- **PASSAGE SHOWN**
* * * * * * * * *

Skip to main content

Blog entry by Glocal Academy

Talk to your patients like you talk to your parents

Talk to your patients like you talk to your parents

Is this an effective approach for teaching and learning clinical communication skills?

At the time of writing this blog (2015), “Talk to patients like you talk to your parents” is an assumption I heard a lot from institutional leaders and medical educators while campaigning for clinical communication skills courses in India. This assumption has its roots in the notion of traditional wisdom; you must always respect your elders and talk to them politely. It is assumed by medical educators that as students already practice this notion, they will know how to talk to their patients and colleagues. Therefore, they will not need any additional training in communication skills. This notion, no doubt, is a useful mantra, however it alone falls significantly short when it comes to teaching and learning clinical communication skills.

Why does it fall short? Here are some of the reasons:

  • It makes the complex skill such as clinical communication simpler to achieve. In the system where apprenticeship and role modelling dominate statements like these from leaders/medical educators may have negative impact on new professionals.

  • There is a danger that young doctors or doctors in training may not appreciate it as a key ‘professional skill’. There is a risk that they might assume that they don’t need to learn it as they know how to talk to parents (elders).

  • It doesn’t offer any detail on the content and process of achieving communication skills

  • We all vary in how we talk to parents and if not careful those who are extremely polite might find it hard to air their views in team meetings. There is also risk that those who don’t speak to parents or elders politely might continue the same behaviour which might have dire consequences on doctor- patient and inter-professional relationships

  • It also assumes that everybody has parents and generalises that everybody talks to them politely

As we are (and hope you are) fundamentally serious about teaching and learning clinical communication skills in the right way, we must go beyond such assumptions and take the following steps. First, we should start being “critical” and challenge these ‘deeply embedded’ and ‘self-confirming’ assumptions. Second, teaching and learning communication skills require focused training, mentoring/coaching by experts in medical education.

* * * * * * * * *

- **EXCERPTED DATA**
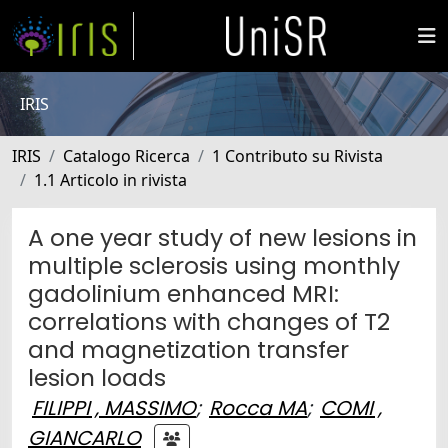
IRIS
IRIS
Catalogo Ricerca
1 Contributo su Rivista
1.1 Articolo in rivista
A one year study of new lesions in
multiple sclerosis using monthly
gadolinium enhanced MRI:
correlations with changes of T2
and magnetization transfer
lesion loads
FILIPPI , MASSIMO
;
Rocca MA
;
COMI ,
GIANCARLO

* * * * * * * * *

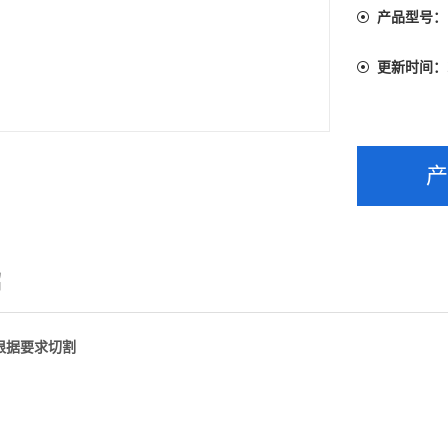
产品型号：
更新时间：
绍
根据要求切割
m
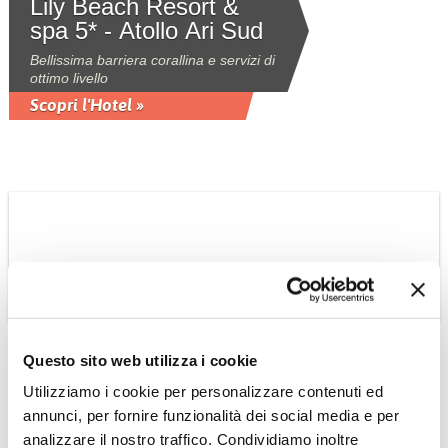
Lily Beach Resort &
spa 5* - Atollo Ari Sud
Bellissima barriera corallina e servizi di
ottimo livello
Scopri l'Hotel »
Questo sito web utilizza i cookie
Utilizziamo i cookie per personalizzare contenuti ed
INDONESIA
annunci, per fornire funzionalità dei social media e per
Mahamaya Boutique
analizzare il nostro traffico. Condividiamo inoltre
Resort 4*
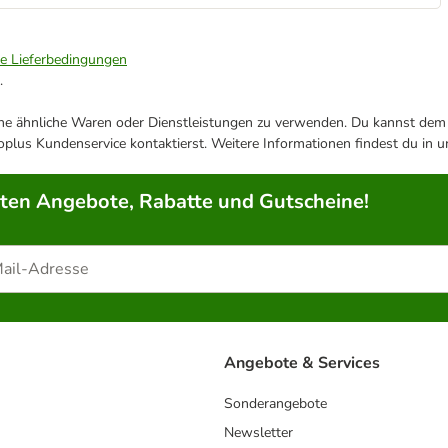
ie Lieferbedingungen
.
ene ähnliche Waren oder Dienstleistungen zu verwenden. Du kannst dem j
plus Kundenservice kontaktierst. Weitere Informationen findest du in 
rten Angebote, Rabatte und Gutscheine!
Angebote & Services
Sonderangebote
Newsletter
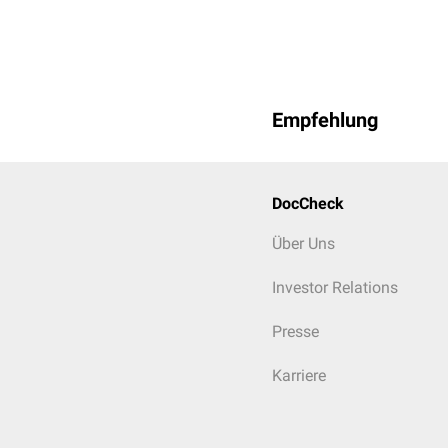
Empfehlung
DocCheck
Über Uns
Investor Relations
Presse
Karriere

* * * * * * * * *

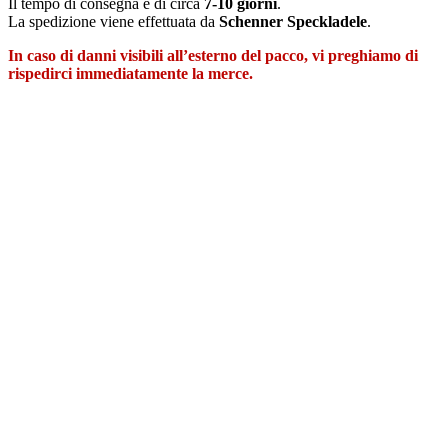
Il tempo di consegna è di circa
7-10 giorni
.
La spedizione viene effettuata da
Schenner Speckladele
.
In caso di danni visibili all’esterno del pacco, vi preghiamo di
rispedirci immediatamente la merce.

* * * * * * * * *

- **TASK DETAILS**
From the blog entry, extract word for word the portion that begins at the words "Is this an effective" and stops after "clinical communication skills.".

- **RESULT OF THE EXERCISE**
Is this an effective approach for teaching and learning clinical communication skills?

At the time of writing this blog (2015), “Talk to patients like you talk to your parents” is an assumption I heard a lot from institutional leaders and medical educators while campaigning for clinical communication skills courses in India. This assumption has its roots in the notion of traditional wisdom; you must always respect your elders and talk to them politely. It is assumed by medical educators that as students already practice this notion, they will know how to talk to their patients and colleagues. Therefore, they will not need any additional training in communication skills. This notion, no doubt, is a useful mantra, however it alone falls significantly short when it comes to teaching and learning clinical communication skills.